# My fail art..



## Armaetus (Apr 9, 2009)

....from 12 years ago

http://us.vclart.net/vcl/Artists/Chris-Pisarczyk/index.html
http://orcas.vclart.net/vcl/Artists/Chris-Pisarczyk/index.html

I really don't care about the comments since I know it is crappy and I never took art classes..this is just to show I at least gave a shot at drawing a long time ago.


----------



## Charrio (Apr 9, 2009)

Glaice said:


> ....from 12 years ago
> 
> http://us.vclart.net/vcl/Artists/Chris-Pisarczyk/
> 
> I really don't care about the comments since I know it is crappy and I never took art classes..this is just to show I at least gave a shot at drawing a long time ago.



The link took me to the VCL and a item, but then like a dead link for me at least.


----------



## Armaetus (Apr 9, 2009)

Why is it that EVERYONE is having some sort of trouble accessing a VCL page that I can?


----------



## Arshes Nei (Apr 9, 2009)

Can see the page but, see...you gave up. The ones that eventually got better *didn't* quit. Art classes really have nothing to do with it. It's about willpower and maybe a bit of human stubbornness. Your stubbornness won out in wanting to quit, not wanting to stick with it to get better.


----------



## Grimfang (Apr 9, 2009)

Yeah, it just takes time. And anyone who says "it's too late to start again" is so very wrong. I pretty much started drawing at 21.

One of my first digital works: http://i41.tinypic.com/153s8if.jpg
One of my most recent: http://d.furaffinity.net/art/grimfang/1238389887.grimfang_javjav_sm.png

The biggest thing is that you have to find enjoyment in the process.
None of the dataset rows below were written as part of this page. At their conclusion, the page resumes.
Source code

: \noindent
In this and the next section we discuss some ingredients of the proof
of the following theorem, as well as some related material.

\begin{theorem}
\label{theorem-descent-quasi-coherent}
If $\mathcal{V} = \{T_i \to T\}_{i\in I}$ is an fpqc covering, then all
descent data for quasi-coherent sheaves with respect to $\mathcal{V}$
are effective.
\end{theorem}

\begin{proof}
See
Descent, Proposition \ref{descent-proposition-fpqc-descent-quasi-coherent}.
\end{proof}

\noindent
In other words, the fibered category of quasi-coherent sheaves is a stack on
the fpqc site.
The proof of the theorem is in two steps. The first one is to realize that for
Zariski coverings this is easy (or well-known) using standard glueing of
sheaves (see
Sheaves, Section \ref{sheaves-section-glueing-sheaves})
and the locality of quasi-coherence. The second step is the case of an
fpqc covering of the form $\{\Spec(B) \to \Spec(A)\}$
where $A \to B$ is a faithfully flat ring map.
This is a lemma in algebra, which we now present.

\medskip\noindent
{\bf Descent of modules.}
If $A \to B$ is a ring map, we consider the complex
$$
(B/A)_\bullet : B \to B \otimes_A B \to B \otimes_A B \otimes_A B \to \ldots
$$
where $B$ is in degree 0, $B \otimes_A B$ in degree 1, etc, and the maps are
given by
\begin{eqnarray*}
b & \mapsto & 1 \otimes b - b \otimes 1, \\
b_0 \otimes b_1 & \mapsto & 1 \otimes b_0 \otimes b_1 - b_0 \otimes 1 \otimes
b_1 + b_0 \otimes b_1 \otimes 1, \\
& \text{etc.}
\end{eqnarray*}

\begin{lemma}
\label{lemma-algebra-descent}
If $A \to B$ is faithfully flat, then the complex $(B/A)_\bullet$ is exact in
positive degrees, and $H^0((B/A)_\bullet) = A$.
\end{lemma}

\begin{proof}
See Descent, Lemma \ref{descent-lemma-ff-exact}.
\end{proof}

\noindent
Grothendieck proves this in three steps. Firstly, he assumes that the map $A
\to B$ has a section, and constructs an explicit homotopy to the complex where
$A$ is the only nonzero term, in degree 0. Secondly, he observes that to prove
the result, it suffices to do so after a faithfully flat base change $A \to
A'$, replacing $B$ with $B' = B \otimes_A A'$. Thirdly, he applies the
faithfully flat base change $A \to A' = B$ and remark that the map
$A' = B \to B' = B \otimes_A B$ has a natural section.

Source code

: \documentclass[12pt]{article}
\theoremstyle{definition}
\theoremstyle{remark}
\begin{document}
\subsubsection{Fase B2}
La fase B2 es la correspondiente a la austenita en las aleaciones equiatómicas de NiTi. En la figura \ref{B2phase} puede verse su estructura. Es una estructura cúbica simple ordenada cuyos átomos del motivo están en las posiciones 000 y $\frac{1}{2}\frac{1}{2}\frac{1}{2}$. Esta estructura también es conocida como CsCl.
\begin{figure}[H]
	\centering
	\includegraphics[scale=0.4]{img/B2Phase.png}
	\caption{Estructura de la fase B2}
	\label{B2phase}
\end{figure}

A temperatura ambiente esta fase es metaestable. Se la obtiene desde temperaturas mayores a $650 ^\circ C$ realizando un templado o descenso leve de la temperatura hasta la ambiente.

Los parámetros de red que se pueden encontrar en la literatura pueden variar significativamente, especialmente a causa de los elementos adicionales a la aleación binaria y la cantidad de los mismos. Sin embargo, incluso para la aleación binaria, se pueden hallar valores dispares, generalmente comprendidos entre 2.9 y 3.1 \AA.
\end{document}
That's what has been carrying me. I have a lot to learn and improve on, but that's progress from less than a year. I'd say keep at it if you enjoyed it.


----------



## Havayosunu (Apr 10, 2009)

well they dont look desperate, all of ours beginner drawings were like this anyway! And I see you are quite talented today...right?


----------



## Havayosunu (Apr 10, 2009)

Grimfang second pic looks real good, nice use of digital features. I am sure you ll be pro in mostly a couple of years.


----------



## Ratte (Apr 10, 2009)

When it comes to anything, it just needs time and practice.

This painting from last year looks like total shit compared to this painting that I did just last night.

All time and practice.  Never quit.  Everyone used to make that, and just grew from it.  Trust me.  ;3


----------



## Muir (Apr 10, 2009)

an echo of what pretty much everyone else has said. You dont need classes to learn how to draw. Alot of artists (i.e. Kacey) are mostly self taught. Anyone can learn to draw. 
http://dragoness-muir.deviantart.com/art/Sept-2008-118530460  This was drawn back in Sept 08. Major anatomy fail and uber lazy/crappy background >_<
http://muir.artspots.com/image/31253/quiet-time  This one is very recent. Anatomy is so much better and omg a coherent background!


----------



## Armaetus (Apr 10, 2009)

Yes, I did give up because of my lack of creativity...but again I don't desire to draw anymore, just not my thing now. Besides, the scanner I used back then doesn't work on XP or Vista.


----------



## Aurali (Apr 10, 2009)

Arshes Nei said:


> Can see the page but, see...you gave up. The ones that eventually got better *didn't* quit. Art classes really have nothing to do with it. It's about willpower and maybe a bit of human stubbornness. Your stubbornness won out in wanting to quit, not wanting to stick with it to get better.



I agree with this.. anyone who says it's all talent is full of shit. Talent just means you pick it up faster than others.. and that's about it.


----------